Collected data

<<<<

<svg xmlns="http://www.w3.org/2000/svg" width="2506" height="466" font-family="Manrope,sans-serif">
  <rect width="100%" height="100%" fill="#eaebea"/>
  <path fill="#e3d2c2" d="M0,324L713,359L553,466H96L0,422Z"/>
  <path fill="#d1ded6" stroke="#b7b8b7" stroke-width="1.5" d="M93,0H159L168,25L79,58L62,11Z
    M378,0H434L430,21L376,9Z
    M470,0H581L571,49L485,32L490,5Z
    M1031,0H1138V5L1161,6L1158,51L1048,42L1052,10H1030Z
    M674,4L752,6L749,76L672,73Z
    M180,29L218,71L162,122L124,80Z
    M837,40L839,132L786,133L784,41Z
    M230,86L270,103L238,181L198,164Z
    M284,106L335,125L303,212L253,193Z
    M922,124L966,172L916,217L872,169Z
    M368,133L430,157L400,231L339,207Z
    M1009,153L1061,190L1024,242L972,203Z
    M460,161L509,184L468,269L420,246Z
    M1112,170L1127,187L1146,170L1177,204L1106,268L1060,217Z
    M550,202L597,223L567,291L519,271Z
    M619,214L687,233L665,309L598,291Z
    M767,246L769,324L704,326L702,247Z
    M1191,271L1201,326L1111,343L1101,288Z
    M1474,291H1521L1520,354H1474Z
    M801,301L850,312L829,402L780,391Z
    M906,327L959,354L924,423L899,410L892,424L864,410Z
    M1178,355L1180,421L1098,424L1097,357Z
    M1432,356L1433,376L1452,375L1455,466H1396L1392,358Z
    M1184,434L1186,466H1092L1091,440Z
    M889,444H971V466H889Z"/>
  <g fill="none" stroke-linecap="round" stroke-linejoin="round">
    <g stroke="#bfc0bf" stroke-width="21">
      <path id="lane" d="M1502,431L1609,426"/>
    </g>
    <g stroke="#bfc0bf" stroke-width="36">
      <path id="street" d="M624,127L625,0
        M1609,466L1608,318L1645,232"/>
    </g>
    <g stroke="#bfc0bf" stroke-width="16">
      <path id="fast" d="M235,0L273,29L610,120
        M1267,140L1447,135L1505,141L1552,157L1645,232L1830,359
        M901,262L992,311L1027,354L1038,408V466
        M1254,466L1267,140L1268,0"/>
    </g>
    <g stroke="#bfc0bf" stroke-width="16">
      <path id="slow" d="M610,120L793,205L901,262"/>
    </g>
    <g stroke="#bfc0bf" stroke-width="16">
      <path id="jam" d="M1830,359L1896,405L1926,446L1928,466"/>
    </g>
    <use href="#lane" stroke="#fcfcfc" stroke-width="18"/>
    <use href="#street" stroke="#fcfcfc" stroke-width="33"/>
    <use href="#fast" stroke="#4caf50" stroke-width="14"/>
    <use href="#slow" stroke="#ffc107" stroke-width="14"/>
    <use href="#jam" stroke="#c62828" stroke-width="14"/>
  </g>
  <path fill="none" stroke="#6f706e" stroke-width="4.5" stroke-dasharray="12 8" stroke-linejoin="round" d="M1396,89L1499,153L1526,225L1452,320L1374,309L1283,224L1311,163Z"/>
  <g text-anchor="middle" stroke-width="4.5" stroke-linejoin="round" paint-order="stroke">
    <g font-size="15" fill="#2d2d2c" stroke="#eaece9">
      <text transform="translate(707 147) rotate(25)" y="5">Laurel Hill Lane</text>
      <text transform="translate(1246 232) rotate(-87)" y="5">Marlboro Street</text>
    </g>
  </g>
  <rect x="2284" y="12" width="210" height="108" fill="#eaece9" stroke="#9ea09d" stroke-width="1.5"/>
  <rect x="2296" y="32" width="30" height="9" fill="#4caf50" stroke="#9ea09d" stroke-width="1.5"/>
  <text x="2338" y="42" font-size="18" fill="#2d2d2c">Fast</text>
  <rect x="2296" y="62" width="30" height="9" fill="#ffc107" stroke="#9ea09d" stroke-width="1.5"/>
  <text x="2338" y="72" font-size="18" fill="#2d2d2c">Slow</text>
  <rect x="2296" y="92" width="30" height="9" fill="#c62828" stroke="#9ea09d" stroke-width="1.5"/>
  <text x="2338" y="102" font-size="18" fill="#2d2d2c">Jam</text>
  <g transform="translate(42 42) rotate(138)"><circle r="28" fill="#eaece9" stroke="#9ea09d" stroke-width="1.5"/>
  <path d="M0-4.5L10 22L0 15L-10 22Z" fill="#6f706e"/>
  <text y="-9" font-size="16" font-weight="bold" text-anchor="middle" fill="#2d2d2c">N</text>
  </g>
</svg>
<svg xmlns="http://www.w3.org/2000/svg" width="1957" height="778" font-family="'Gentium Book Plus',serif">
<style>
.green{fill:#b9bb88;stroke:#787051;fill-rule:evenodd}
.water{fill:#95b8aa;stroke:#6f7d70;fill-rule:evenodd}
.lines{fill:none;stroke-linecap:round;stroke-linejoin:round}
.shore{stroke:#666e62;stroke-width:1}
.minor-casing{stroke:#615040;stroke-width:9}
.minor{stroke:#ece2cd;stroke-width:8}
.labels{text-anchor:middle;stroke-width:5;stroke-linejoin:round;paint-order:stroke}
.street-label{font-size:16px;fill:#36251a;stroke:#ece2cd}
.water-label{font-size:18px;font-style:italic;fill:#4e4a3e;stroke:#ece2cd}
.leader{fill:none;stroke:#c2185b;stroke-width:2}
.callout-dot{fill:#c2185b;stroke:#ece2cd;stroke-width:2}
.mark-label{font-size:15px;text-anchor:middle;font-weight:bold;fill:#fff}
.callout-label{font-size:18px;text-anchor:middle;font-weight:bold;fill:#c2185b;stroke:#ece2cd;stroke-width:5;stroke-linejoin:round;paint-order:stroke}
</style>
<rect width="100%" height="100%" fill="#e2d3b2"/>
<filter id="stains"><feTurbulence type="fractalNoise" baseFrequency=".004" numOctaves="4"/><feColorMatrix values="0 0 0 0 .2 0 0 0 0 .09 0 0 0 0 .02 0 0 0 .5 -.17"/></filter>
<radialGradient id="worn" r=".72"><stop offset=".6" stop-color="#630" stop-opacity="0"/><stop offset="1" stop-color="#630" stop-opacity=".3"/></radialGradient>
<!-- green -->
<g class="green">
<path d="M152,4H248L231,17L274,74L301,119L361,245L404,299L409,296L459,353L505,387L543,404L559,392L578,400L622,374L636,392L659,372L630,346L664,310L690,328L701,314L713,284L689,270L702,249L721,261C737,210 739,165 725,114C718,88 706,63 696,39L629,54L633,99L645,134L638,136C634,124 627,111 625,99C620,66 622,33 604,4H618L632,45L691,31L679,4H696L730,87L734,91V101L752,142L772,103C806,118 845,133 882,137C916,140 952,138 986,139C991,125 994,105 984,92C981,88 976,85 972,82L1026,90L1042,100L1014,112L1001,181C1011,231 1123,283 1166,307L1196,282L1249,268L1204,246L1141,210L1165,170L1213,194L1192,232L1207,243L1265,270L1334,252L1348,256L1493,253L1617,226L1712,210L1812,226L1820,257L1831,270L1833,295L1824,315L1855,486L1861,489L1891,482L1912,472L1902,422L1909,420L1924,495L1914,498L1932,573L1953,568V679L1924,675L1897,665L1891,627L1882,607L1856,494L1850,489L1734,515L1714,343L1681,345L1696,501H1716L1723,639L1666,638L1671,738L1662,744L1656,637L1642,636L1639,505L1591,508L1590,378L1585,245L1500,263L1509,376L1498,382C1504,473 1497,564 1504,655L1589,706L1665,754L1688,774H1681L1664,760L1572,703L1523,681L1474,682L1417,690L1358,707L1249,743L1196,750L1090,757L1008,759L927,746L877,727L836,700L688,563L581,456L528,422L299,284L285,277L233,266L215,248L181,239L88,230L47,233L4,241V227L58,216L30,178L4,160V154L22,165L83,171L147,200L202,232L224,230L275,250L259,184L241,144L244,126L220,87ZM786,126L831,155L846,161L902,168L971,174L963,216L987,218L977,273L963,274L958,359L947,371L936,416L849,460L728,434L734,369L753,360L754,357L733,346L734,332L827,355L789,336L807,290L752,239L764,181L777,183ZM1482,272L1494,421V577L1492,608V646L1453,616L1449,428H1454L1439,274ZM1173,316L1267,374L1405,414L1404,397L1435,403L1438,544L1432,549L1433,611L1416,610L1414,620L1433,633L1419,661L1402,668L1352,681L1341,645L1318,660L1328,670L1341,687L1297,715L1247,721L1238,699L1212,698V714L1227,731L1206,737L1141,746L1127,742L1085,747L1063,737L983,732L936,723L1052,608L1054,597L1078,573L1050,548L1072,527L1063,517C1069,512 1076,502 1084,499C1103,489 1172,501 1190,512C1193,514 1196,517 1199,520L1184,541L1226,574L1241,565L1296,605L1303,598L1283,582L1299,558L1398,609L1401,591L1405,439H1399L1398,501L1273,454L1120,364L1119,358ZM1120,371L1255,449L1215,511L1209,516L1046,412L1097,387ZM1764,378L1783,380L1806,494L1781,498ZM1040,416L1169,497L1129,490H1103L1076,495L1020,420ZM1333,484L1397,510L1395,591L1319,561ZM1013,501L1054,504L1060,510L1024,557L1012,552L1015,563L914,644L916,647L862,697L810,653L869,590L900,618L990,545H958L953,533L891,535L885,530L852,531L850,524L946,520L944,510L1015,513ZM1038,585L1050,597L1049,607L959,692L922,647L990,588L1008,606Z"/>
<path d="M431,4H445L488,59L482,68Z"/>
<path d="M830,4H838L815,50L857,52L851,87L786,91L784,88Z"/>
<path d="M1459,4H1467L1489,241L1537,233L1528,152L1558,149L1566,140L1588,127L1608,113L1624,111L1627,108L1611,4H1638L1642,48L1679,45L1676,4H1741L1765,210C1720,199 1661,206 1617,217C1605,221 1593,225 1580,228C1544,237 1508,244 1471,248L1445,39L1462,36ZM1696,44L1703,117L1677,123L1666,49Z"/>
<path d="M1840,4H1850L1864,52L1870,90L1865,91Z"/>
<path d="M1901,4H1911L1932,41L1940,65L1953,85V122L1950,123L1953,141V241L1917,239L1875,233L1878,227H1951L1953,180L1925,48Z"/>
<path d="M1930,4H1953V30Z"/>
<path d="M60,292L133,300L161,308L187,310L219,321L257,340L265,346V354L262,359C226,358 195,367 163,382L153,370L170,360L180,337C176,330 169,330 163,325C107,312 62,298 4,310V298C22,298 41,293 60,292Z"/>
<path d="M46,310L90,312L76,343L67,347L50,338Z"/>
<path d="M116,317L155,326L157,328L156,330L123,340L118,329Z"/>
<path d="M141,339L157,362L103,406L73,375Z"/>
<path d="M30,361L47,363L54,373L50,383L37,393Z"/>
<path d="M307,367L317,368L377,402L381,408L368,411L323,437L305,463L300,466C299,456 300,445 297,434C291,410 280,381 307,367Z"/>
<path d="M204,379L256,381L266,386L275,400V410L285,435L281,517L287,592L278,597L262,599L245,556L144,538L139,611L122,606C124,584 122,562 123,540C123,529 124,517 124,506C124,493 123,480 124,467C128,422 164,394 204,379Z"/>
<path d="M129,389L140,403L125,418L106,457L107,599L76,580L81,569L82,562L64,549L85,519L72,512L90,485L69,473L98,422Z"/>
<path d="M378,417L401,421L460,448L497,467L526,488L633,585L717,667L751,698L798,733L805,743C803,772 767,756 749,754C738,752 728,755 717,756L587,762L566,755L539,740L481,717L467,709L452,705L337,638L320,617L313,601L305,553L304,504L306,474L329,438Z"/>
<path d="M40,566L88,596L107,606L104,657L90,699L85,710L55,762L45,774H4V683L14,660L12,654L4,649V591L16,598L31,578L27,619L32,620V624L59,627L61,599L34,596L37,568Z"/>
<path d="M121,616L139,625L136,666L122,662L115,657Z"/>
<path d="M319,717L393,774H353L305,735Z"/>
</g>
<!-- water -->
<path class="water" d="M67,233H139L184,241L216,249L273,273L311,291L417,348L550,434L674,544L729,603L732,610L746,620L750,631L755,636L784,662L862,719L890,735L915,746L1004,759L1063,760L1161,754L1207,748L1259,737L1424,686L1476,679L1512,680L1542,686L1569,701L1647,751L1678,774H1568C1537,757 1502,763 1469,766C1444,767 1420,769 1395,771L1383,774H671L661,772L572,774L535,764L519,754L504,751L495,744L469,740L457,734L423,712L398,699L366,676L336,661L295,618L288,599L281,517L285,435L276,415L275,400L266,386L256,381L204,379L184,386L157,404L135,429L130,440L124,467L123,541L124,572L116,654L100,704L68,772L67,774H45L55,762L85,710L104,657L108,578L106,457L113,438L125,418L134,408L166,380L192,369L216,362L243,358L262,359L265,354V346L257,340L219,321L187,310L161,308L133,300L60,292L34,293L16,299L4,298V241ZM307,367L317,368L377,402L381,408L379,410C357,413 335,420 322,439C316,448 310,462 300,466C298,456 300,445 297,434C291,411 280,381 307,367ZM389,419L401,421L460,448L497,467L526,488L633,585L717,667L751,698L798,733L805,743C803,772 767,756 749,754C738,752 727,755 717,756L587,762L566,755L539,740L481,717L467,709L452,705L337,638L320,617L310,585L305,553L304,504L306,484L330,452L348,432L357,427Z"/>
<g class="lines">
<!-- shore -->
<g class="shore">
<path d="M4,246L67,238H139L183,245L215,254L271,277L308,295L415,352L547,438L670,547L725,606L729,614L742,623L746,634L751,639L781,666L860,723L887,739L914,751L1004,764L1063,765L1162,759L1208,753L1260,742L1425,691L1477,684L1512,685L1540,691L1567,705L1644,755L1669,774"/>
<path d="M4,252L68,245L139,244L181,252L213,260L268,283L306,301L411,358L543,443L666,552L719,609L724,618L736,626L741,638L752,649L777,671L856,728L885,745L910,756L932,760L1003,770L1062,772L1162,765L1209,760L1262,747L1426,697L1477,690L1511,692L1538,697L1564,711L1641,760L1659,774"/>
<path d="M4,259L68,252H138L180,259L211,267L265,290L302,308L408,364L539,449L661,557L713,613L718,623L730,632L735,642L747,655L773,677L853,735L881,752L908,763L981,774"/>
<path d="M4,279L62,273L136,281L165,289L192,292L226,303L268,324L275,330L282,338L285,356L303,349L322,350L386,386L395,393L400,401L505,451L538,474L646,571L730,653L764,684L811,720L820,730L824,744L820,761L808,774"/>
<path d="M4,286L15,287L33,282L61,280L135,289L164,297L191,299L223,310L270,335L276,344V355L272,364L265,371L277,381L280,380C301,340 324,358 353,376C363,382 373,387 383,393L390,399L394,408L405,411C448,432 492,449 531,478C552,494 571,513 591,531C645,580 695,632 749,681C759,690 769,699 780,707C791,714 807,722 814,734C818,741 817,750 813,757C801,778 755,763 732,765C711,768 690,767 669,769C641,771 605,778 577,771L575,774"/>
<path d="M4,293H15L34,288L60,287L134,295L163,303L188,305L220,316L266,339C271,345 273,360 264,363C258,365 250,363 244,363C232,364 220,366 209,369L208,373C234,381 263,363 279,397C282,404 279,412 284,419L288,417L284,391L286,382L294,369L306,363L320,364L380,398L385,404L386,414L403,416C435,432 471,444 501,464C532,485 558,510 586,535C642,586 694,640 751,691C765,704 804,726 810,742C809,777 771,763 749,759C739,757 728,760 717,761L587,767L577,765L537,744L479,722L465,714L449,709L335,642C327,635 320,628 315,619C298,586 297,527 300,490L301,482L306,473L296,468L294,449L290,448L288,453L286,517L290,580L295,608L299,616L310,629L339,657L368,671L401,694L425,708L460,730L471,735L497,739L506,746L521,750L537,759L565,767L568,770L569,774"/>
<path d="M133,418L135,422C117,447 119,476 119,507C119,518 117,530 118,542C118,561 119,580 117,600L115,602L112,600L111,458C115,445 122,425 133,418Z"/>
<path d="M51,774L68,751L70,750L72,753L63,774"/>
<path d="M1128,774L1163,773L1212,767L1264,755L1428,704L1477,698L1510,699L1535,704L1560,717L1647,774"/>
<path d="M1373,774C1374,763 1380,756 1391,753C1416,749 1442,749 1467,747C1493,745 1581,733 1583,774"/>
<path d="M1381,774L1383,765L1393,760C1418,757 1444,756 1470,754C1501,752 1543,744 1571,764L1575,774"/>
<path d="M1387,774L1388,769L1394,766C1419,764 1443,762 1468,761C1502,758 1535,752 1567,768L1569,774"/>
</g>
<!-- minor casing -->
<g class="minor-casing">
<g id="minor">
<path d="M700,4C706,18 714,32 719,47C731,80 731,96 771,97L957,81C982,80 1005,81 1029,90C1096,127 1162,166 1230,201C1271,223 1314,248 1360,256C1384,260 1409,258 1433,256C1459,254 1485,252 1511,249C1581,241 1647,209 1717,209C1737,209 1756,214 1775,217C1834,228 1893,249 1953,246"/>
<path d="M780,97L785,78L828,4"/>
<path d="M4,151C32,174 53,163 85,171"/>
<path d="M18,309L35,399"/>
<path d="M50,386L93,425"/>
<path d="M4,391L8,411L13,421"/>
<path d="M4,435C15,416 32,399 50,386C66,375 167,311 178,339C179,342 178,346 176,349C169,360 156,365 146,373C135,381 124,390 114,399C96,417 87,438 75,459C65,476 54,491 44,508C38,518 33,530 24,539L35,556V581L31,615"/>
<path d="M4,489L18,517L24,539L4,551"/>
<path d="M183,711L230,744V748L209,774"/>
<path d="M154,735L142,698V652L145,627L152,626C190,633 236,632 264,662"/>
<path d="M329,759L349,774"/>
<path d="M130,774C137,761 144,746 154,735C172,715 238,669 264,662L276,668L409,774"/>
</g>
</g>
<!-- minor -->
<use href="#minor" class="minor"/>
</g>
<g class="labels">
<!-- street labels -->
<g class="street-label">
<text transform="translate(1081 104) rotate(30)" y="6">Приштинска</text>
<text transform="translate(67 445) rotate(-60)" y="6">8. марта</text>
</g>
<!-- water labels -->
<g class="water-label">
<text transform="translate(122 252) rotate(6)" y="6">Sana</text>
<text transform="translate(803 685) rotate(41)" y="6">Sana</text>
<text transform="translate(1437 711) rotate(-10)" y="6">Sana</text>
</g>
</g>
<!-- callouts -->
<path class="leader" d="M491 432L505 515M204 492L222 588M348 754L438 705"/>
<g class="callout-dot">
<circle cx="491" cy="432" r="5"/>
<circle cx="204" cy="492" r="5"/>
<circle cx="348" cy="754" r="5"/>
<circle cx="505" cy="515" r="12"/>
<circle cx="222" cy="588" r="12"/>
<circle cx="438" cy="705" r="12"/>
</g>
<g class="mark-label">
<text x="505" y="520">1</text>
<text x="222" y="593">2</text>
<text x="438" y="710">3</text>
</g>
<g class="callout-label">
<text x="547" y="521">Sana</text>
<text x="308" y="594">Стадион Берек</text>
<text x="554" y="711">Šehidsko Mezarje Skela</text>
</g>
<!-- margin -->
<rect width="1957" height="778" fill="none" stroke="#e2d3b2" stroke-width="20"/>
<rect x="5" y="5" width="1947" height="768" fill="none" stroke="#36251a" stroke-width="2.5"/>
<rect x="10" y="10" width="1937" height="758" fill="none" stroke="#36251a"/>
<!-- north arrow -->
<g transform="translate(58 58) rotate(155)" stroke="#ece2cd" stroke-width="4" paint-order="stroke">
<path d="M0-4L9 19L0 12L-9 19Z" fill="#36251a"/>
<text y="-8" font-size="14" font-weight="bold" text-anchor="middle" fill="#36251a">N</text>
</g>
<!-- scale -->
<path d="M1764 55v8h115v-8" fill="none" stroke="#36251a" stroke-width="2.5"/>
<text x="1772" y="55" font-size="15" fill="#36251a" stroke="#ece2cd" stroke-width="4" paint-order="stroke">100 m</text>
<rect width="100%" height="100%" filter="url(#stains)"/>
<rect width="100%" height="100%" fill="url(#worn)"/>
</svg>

>>>>

- [Task objective] Scan the records above for the string "worn", then select every line that holds it.

- [Task result]
<radialGradient id="worn" r=".72"><stop offset=".6" stop-color="#630" stop-opacity="0"/><stop offset="1" stop-color="#630" stop-opacity=".3"/></radialGradient>
<rect width="100%" height="100%" fill="url(#worn)"/>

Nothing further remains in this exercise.